After they left I waited for my ma to tear into me
like she usually does, but it didn't happen.

'I never knew that, Bobby,' she said. 'About Mick
Kilroy. You should have told me. Why didn't you
tell me?'

I shrugged and tried not to laugh.

'But he's gone now. He won't bother you no more,'
she said. 'This is a new start now. Everything is going to
be different.'

For a second I almost believed her. Then the hole
where my future should have been gaped wide open
again.

I wished I hadn't slept so much in the garda car. I lay
awake for hours, listening to the night noises, inside and
out. There were rats or bats or something in the roof,
and every few minutes one of them went skittering
across the boards above my head. I kept thinking about
the little girl and how they murdered her. Did they
strangle her? Stab her? I kept getting this picture of her,
half cat, fighting for her life and screaming.
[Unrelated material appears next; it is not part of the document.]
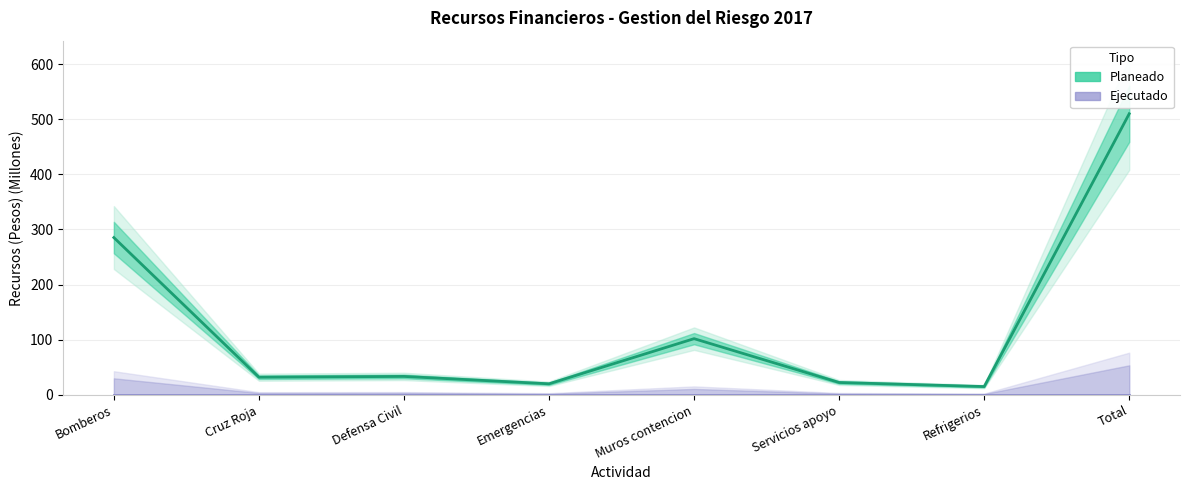

At how many categories does at least one series exceed 409?

1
Something on soft feet went along beside the house
and knocked into the ash-can. It must have been the dog,
because I heard it come in through its flap and bump
around in the kitchen, and then it went out again, and
then I heard its claws on the kitchen floor and I wasn't
sure whether it was in or out or whether I was awake or
asleep, and then I dreamed that psycho Mick was out on
bail and running at the back door with an axe.